A Self-Made Hero (Un Héros Très Discret in French) is director-screenwriter Jacques Audiard's wry attempt to call into question the creation and packaging of French history. It's also brilliant moviemaking. To help his cause, Audiard has enlisted rad filmmaker Mathieu Kassovitz, director of the superb La Haine, to play the role of impostor Albert Dehousse. Able co-conspirators thicken the stew, as handsome Kassovitz gives a smartly understated performance as a charming liar lodged in the north of France during the height of World War II.

At 12, young Albert is cruelly confronted by a childhood friend who tells him that his father is not the war hero his family believes him to be. The ambiguities jarred by this experience lead Albert to become a trickster who plays on the elusiveness of truth at all times. A war widow's only child, Albert is overlooked as a possible draftee when the Germans enter Lambersart in 1940, but eventually shapes himself into a renowned figure all the same.

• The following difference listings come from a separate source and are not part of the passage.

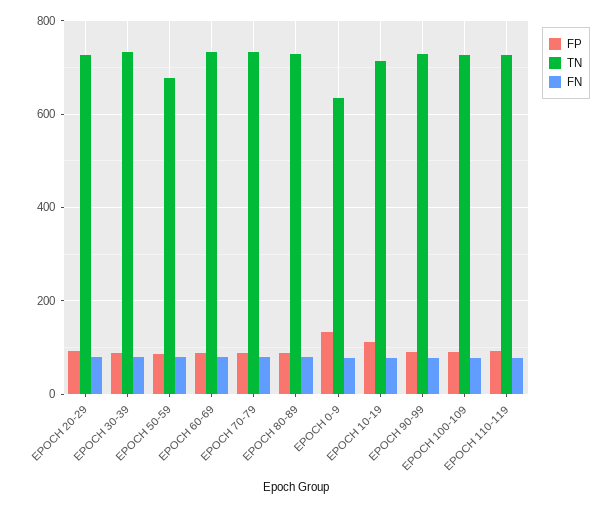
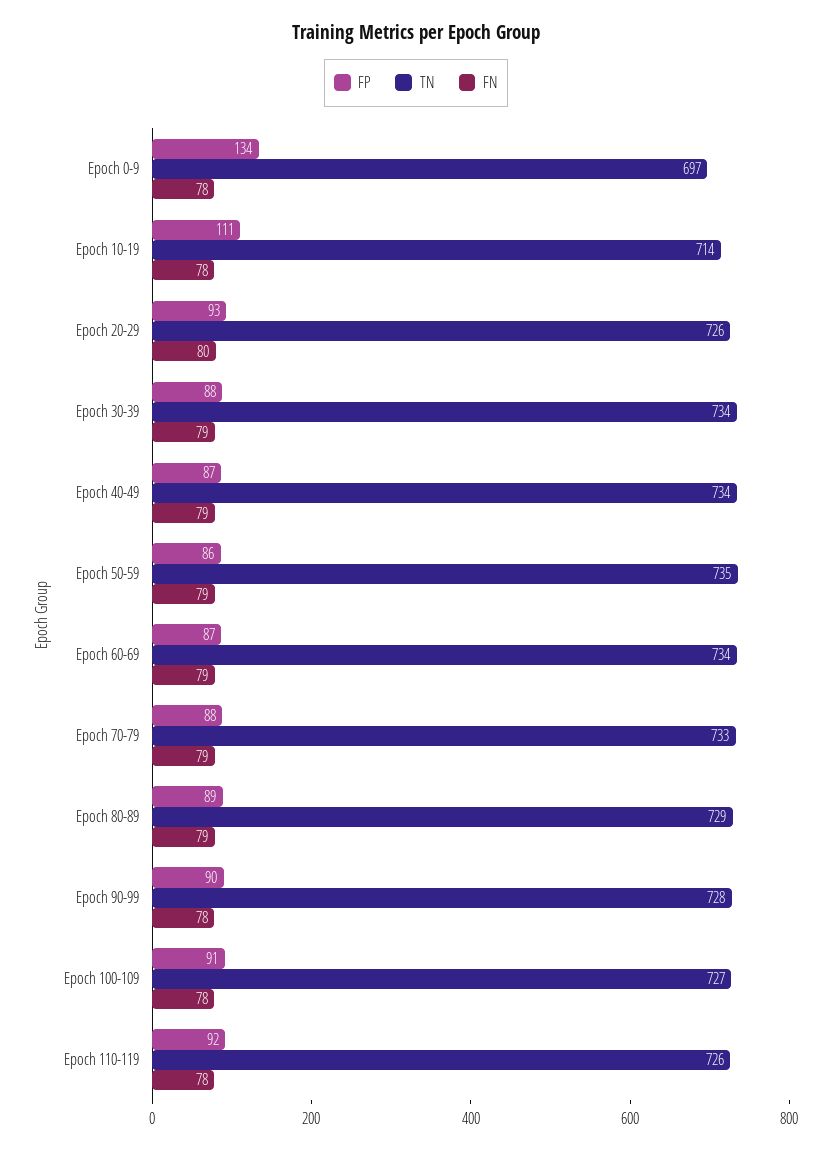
  {
    "FP": {
      "EPOCH 20-29": 93,
      "EPOCH 30-39": 88,
      "EPOCH 50-59": 86,
      "EPOCH 60-69": 87,
      "EPOCH 70-79": 88,
      "EPOCH 80-89": 89,
      "EPOCH 0-9": 134,
      "EPOCH 10-19": 111,
      "EPOCH 90-99": 90,
      "EPOCH 100-109": 91,
-     "EPOCH 110-119": 92
+     "EPOCH 110-119": 92,
+     "Epoch 40-49": 87
    },
    "TN": {
      "EPOCH 20-29": 726,
      "EPOCH 30-39": 734,
-     "EPOCH 50-59": 680,
+     "EPOCH 50-59": 735,
      "EPOCH 60-69": 734,
      "EPOCH 70-79": 733,
      "EPOCH 80-89": 729,
-     "EPOCH 0-9": 640,
+     "EPOCH 0-9": 697,
      "EPOCH 10-19": 714,
      "EPOCH 90-99": 728,
      "EPOCH 100-109": 727,
-     "EPOCH 110-119": 726
+     "EPOCH 110-119": 726,
+     "Epoch 40-49": 734
    },
    "FN": {
      "EPOCH 20-29": 80,
      "EPOCH 30-39": 79,
      "EPOCH 50-59": 79,
      "EPOCH 60-69": 79,
      "EPOCH 70-79": 79,
      "EPOCH 80-89": 79,
      "EPOCH 0-9": 78,
      "EPOCH 10-19": 78,
      "EPOCH 90-99": 78,
      "EPOCH 100-109": 78,
-     "EPOCH 110-119": 78
+     "EPOCH 110-119": 78,
+     "Epoch 40-49": 79
    }
  }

A Self-Made Hero is white-hot satire as well as riveting entertainment, with Audiard switching from the cramped narrative of mostly medium and close-up shots to stock footage of the war effort and bogus interview segments with historical figures who "knew" Dehousse well. It moves at a steady, quicksilver pace over Dehousse's rise through the ranks, and Audiard's dialogue, written with Alain Le Henry, drives with all the vigor of Bogart and Bacall's keen exchanges during noir's heyday.

Audiard uses the noir atmosphere sparsely, for both humor and effect. For those who can deal with the brisk but sly dialogue in English subtitles, A Self-Made Hero will deliver, being unsettling and provocative, archly critical and deeply funny all at the same time.